This looks like something a bunch of grad students might have dreamed up in a 10-minute brainstorming session over a few beers. For those who have read Atlas Shrugged, this should look exactly like the State Science Institute’s report on Rearden Metal. From the real state science folks at the Interagency Working Group on Climate Change and Health.
There are potential impacts on cancer both directly from climate change and indirectly from climate change mitigation strategies. Climate change will result in higher ambient temperatures that may
increase the transfer of volatile and semi-volatile compounds from water and wastewater into the atmosphere, and alter the distribution of contaminants to places more distant from the sources, changing subsequent human exposures. Climate change is also expected to increase heavy precipitation and flooding events, which may increase the chance of toxic contamination leaks from storage facilities or runoff into water from land containing toxic pollutants. Very little is
known about how such transfers will affect people’s exposure to these chemicals—some of which are known carcinogens—and its ultimate impact on incidence of cancer. More research is needed to determine the likelihood of this type of contamination, the geographical areas and populations most likely to be impacted, and the health outcomes that could result.

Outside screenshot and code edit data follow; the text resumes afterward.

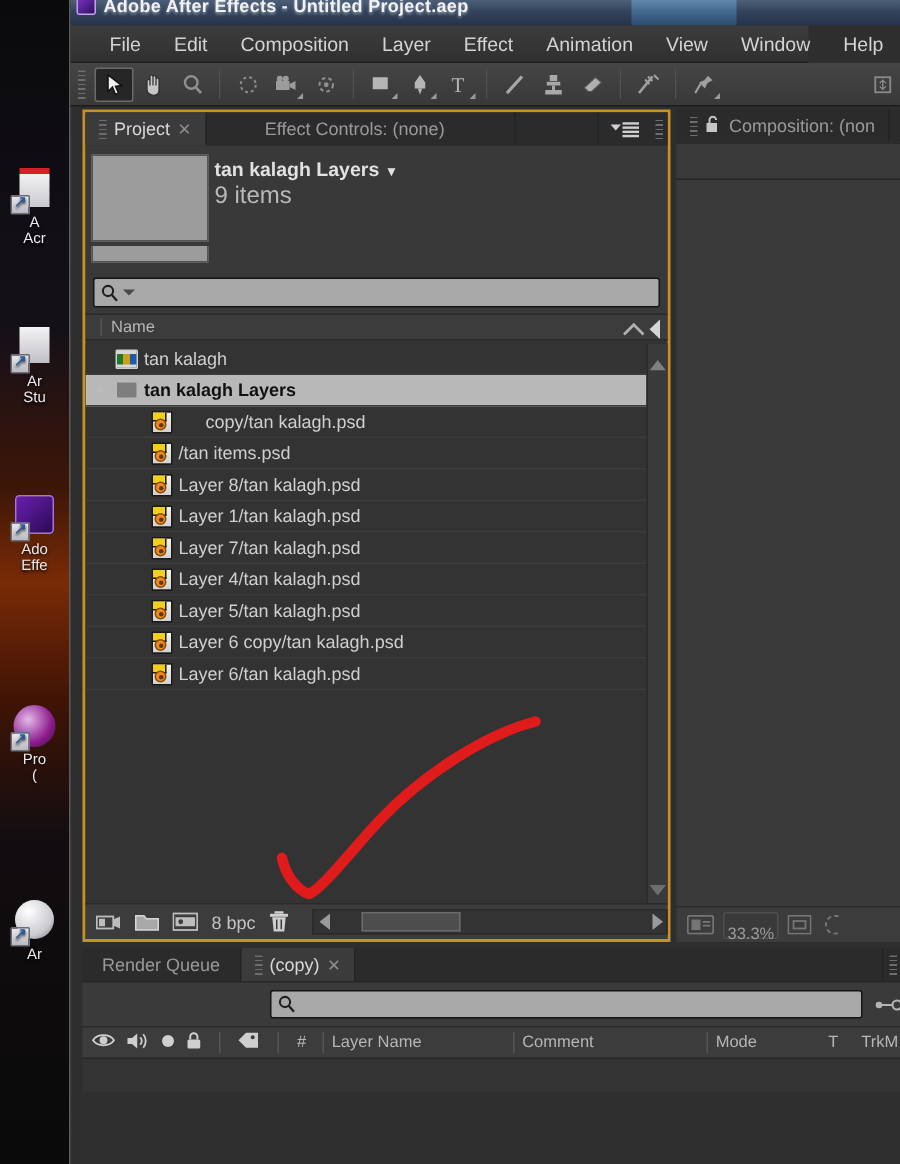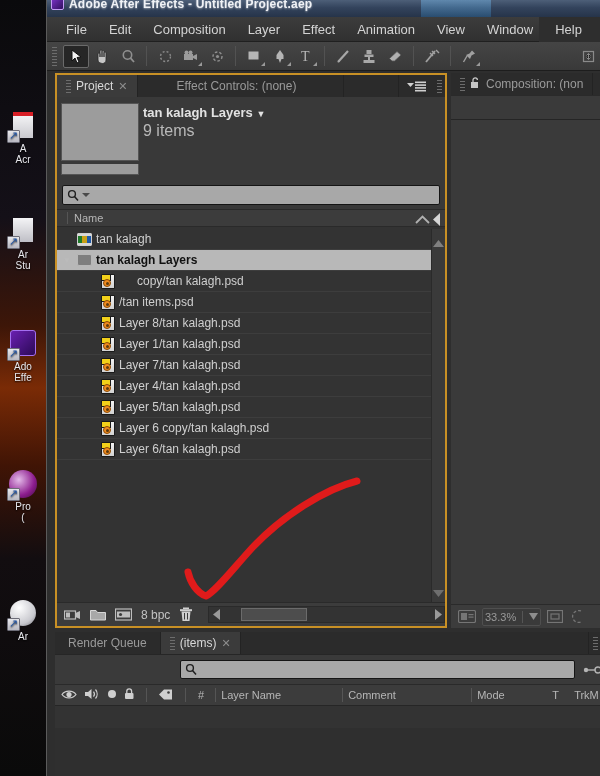"File" #menubar { padding-left: 8px -> 15px }
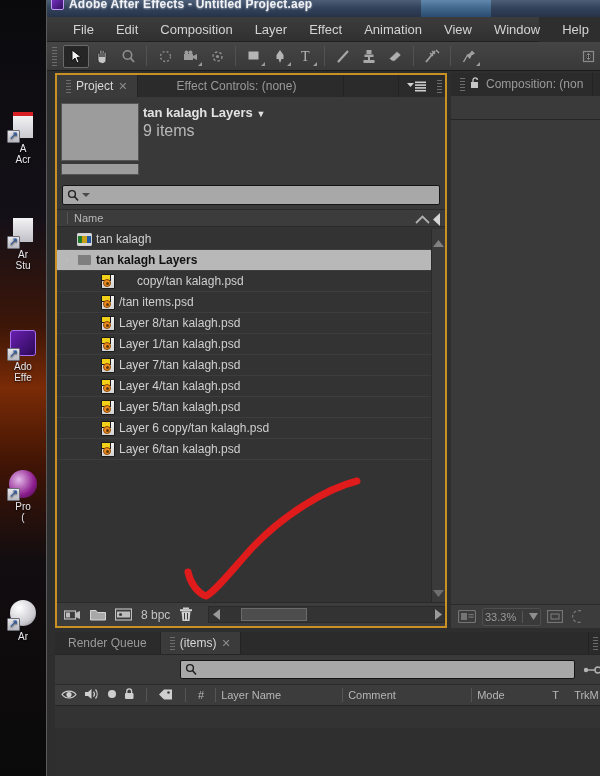"33.3%" .zoombox { flex-direction: none -> column }
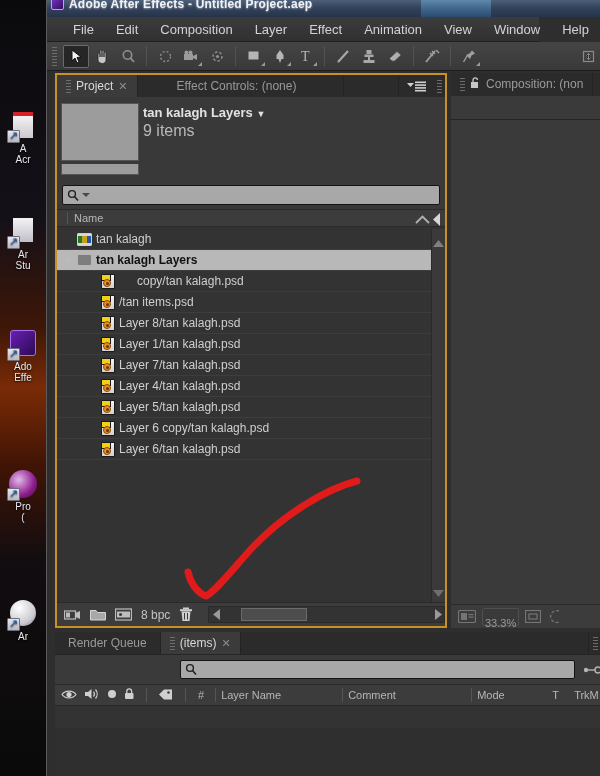"(items)" span { text: items -> copy }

Although the exact mechanisms of cancer in humans and animals are not completely understood for all cancers, factors in cancerdevelopment include pathogens, environmental contaminants, age, and genetics. Given the challenges of understanding the causes of cancer, the links between climate change and cancer are a mixture of fact and supposition, and research is needed to fill in the gaps in what we know.
One possible direct impact of climate change on cancer may be through increases in exposure to toxic chemicals that are known or suspected to cause cancer following heavy rainfall and by
increased volatilization of chemicals under conditions of increased temperature. In the case of heavy rainfall or flooding, there may be an increase in leaching of toxic chemicals and heavy metals
from storage sites and increased contamination of water with runoff containing persistent chemicals that are already in the environment. Marine animals, including mammals, also may suffer
direct effects of cancer linked to sustained or chronic exposure to chemical contaminants in the marine environment, and thereby serve as indicators of similar risks to humans.64 Climate impact
studies on such model cancer populations may provide added dimensions to our understanding of the human impacts.
Remember, the point of this all is not science, but funding. This is basically a glossy budget presentation. Obama has said that climate is really, really important to him. He has frozen a lot of agency budgets, and told them new money is only for programs that supports his major initiatives, like climate change. So, every agency says that their every problem is due to climate change, just as every agency under Bush said that they were critical to fighting terrorism. This document is the NIH salvo to get climate change money, not actual science.